# Help Removing an iron door!



## HomeSealed (Jan 3, 2008)

Here is a conversation about it: http://www.doityourself.com/forum/archive/index.php/t-208293.html . Options are: special tool, drill them out, cut slots for driver, etc.... Personally, I've always just taken an angle grinder to the heads.


----------



## JMar0408 (Jun 21, 2011)

aha! unbelievable did not think there could be a tool to remove those one-way screws.

THANKS! can't wait to get to Home Depot. Now I just hope the paint over them won't be an issue. I'll let you know how it goes!


----------



## Just Bill (Dec 21, 2008)

Yep, those are security screws, to prevent removing them. Those probably are also security hinges, that will not allow the pins to be removed. What he said, cut screwdriver slots in the screws with a hacksaw or similar, or grind off the heads.

Don't toss that door, it looks like it may be worth something.


----------



## JMar0408 (Jun 21, 2011)

:thumbsup: hehe i won't toss it. I'll store it in our shed. It's just in the way right now. We've had it tied open for 4 years straight (ever since we got our dog). It is a beautiful door, just not practical for the time being.

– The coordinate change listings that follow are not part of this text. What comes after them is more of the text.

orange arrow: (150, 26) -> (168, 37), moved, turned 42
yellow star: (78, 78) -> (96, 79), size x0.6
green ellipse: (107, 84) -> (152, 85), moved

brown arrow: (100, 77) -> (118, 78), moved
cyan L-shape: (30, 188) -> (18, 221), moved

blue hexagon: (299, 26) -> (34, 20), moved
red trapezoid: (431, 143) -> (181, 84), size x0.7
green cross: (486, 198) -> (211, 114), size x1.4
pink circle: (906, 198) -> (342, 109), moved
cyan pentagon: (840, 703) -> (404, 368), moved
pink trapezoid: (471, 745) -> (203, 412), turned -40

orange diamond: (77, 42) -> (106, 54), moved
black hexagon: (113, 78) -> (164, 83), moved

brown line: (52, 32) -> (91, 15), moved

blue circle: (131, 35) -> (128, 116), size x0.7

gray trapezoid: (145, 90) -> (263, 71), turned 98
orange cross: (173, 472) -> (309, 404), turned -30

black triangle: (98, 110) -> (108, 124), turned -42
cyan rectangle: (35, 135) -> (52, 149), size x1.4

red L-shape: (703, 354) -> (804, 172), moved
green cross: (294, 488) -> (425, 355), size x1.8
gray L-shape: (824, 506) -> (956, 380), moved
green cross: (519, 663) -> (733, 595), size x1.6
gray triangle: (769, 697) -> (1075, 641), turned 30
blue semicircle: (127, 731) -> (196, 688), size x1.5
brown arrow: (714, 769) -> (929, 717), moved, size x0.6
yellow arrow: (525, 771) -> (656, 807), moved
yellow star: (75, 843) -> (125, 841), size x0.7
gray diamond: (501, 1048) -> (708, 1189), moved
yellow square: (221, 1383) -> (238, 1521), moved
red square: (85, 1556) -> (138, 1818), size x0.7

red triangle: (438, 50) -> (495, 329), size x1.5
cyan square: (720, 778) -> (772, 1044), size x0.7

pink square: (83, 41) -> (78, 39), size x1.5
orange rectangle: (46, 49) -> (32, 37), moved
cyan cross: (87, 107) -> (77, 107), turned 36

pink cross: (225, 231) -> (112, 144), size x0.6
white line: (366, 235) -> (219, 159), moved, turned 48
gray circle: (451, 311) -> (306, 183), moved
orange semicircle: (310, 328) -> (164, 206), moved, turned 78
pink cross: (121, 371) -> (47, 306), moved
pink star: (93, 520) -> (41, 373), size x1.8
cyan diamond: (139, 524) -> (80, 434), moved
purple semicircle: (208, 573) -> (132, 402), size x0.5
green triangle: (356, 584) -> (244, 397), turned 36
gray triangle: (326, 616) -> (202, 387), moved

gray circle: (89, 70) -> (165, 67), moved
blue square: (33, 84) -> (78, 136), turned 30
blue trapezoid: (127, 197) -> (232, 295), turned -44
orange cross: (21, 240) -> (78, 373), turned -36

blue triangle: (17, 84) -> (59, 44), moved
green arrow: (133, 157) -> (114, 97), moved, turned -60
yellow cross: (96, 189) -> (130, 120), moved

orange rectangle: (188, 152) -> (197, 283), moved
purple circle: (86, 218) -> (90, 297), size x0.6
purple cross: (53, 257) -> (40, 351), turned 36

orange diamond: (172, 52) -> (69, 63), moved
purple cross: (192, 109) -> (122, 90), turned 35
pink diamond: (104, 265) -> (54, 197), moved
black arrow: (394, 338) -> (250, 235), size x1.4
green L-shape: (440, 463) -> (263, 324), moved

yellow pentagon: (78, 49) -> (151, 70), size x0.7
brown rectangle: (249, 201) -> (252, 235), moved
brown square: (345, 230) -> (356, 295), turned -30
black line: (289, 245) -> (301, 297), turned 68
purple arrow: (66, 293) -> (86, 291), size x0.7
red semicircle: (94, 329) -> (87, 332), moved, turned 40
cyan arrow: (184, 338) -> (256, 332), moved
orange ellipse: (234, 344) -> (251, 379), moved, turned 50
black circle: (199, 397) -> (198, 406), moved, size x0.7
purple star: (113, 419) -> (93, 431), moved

I got the bit for my drill last night. About to put it to work now!


----------



## JMar0408 (Jun 21, 2011)

ok got the screws to come out about 1/4" . But at least now I know they move thanks to you guys! I'm going to try to cut some slots into them to finish removing them since they won't budge when i take pliers to them. I'm a bit of a weakling, what can i say?


----------



## Rehabber (Dec 29, 2005)

once they are 1/4"out, vise grips will remove them easily


----------



## JMar0408 (Jun 21, 2011)

oh nice! thanks..... i went back to painting the den... got tired of trying. i actually have two vise grips so let me go give that a try after i take a break.


----------



## JMar0408 (Jun 21, 2011)

SUCCESS!!! well one hinge lol

















JMar: 1 Iron Door: 0

Thanks for all the great suggestions. This forum is awesome. I actually learned a thing or two! =)


----------